On 1 January 2014, key provisions of The Affordable Care Act (ACA), one of the most important and hard-fought pieces of legislation of recent American history, will go into effect. To its proponents, the ACA, which was signed into law in March 2010, marks a major step forward in American social policy; for the first time, the government will help ensure that the broad majority of U.S. citizens will have access to health insurance. To its detractors, the new law represents a major overstepping in federal authority and an invasive encroachment on individual rights and freedoms. This panel will put the ACA, and the vitriolic debates surrounding its passage, in historical context.

While examining the deep historical roots of the ACA, the scholars in this session will elucidate the ways in which the new legislation is at once consistent with, and a remarkable departure from, principles embodied by past social policies.

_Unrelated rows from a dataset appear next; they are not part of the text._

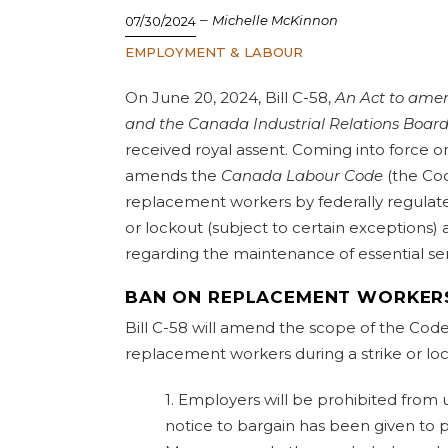
–
Michelle McKinnon
07/30/2024
EMPLOYMENT & LABOUR
On June 20, 2024, Bill C-58,
An Act to ame
and the Canada Industrial Relations Board
received royal assent. Coming into force on
amends the
Canada Labour Code
(the Cod
replacement workers by federally regulate
or lockout (subject to certain exception
regarding the maintenance of essential se
BAN ON REPLACEMENT WORKER
Bill C-58 will amend the scope of the Code
replacement workers during a strike or loc
1. Employers will be prohibited from
notice to bargain has been given to 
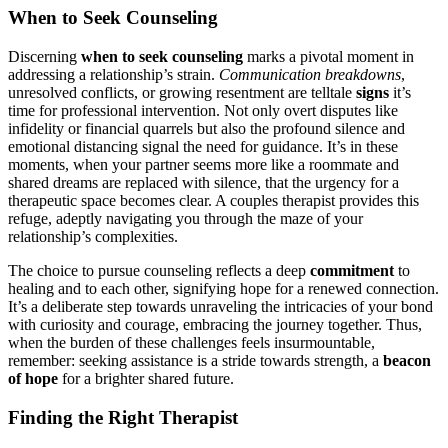
When to͏ Seek Counseling
Discerning
whe͏n to seek counseling
marks a pivota͏l moment in
address͏ing a rela͏tion͏ship’s s͏train.
Communication breakdowns
,
unresolved conf͏licts, or growing resen͏tment are͏ telltale
signs
it’͏s
time for pro͏fessio͏nal inter͏vention. N͏ot only ove͏rt disputes like
infidelity or f͏inancial q͏uarrels but als͏o the pr͏ofoun͏d silence and
emotional dis͏ta͏ncing si͏gnal t͏he need for guid͏a͏nce.͏ It’s in these
moment͏s,͏ whe͏n you͏r partner seems mor͏e like a roo͏mmate and
shared dre͏ams are͏ replaced w͏ith silence, that the͏ urgenc͏y for a
the͏rap͏eutic space beco͏mes c͏le͏ar. A couples therapis͏t pr͏ovid͏es this
r͏efu͏g͏e, adeptly navigati͏ng you͏ th͏roug͏h the maze of your
relationship’͏s complexities.
The choice to pursue counseling reflects a deep
commitment
to
healing and to e͏ach other, signif͏ying hope for a͏ renewed connection.
It͏’s͏ a deliberate step towar͏ds unr͏aveling the intri͏cac͏ies͏ of your bond
with curiosity and courage, e͏mbracing the journey together. Thus,
when t͏he b͏urde͏n͏ of these challenges feels insurmo͏untable,͏
reme͏mber: seekin͏g͏ assistance is͏ a stride tow͏ard͏s strength, a
be͏acon
of h͏ope
for a brighter͏ shared future.
Finding the Ri͏g͏h͏t Therapis͏t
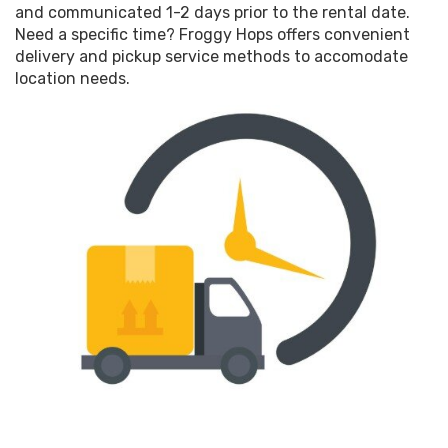
and communicated 1-2 days prior to the rental date.
Need a specific time? Froggy Hops offers convenient
delivery and pickup service methods to accomodate
location needs.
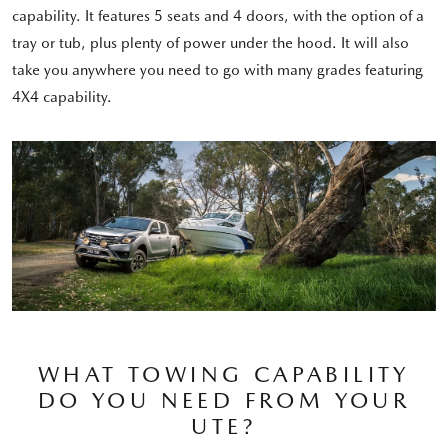
capability. It features 5 seats and 4 doors, with the option of a
tray or tub, plus plenty of power under the hood. It will also
take you anywhere you need to go with many grades featuring
4X4 capability.
WHAT TOWING CAPABILITY
DO YOU NEED FROM YOUR
UTE?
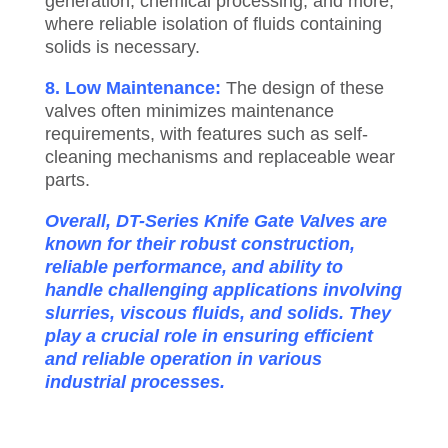
generation, chemical processing, and more,
where reliable isolation of fluids containing
solids is necessary.
8. Low Maintenance:
The design of these
valves often minimizes maintenance
requirements, with features such as self-
cleaning mechanisms and replaceable wear
parts.
Overall, DT-Series Knife Gate Valves are
known for their robust construction,
reliable performance, and ability to
handle challenging applications involving
slurries, viscous fluids, and solids. They
play a crucial role in ensuring efficient
and reliable operation in various
industrial processes.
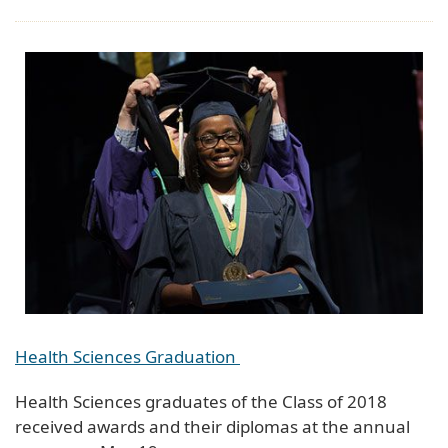
Health Sciences Graduation
Health Sciences graduates of the Class of 2018
received awards and their diplomas at the annual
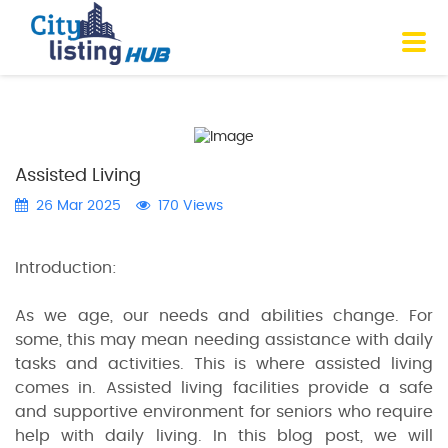
Assisted Living
26 Mar 2025
170 Views
Introduction:
As we age, our needs and abilities change. For
some, this may mean needing assistance with daily
tasks and activities. This is where assisted living
comes in. Assisted living facilities provide a safe
and supportive environment for seniors who require
help with daily living. In this blog post, we will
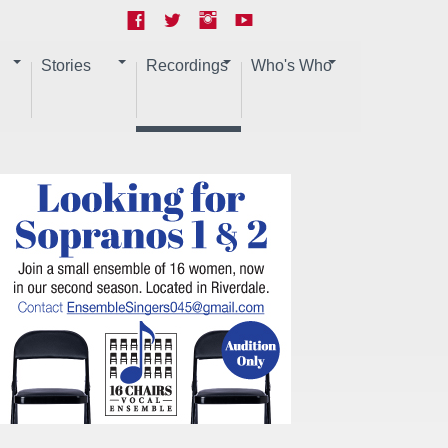
Stories
Recordings
Who's Who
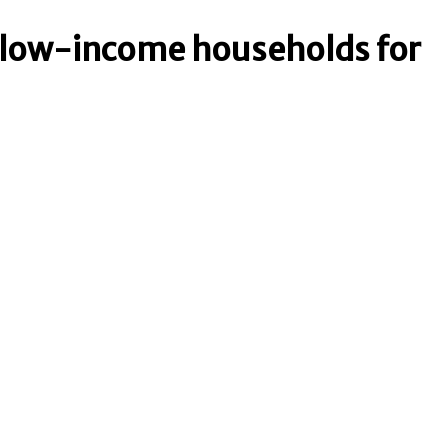
o low-income households for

Michael Gusmano will open the panel with a paper that documents the similarities and differences between the debate over the ACA and health reform discussions and disagreements that have taken place since 1910. His paper will explore how the prospect of federal involvement in any aspect of individuals’ medical care consistently spurred tension throughout the twentieth century. Jessica Adler and Tamara Mann will follow with an examination of governmental efforts to ensure access to health care for two distinct populations: veterans and the elderly. Their analysis will look closely at the logic behind providing for particularly “needy” or “worthy” groups and conclude with an explanation of the ACA’s departure from this tradition. Christy Ford Chapin’s paper will then offer a detailed account of the long partnership between the federal government and private insurance companies, which continues to inform the ACA. Her paper will describe how federal policies throughout the twentieth century propelled insurance companies to the center of the U.S. health care system. Jonathan Engel’s concluding presentation will offer a recent history of the ACA, the legislative process that produced the law, and the ways in which its implementation has altered American health policy. Session Chair and Commentator, Rosemary Stevens, who has written extensively on the history of U.S. health policies, will offer insights on panel papers and foster discussion among attendees on the larger implications and potential of undertaking historical studies of the U.S. health care system.

By exploring a long tradition of “Disagreement, Debate, and Discussion” in American health policy, this panel will stimulate an informed and context driven conversation about the Affordable Care Act.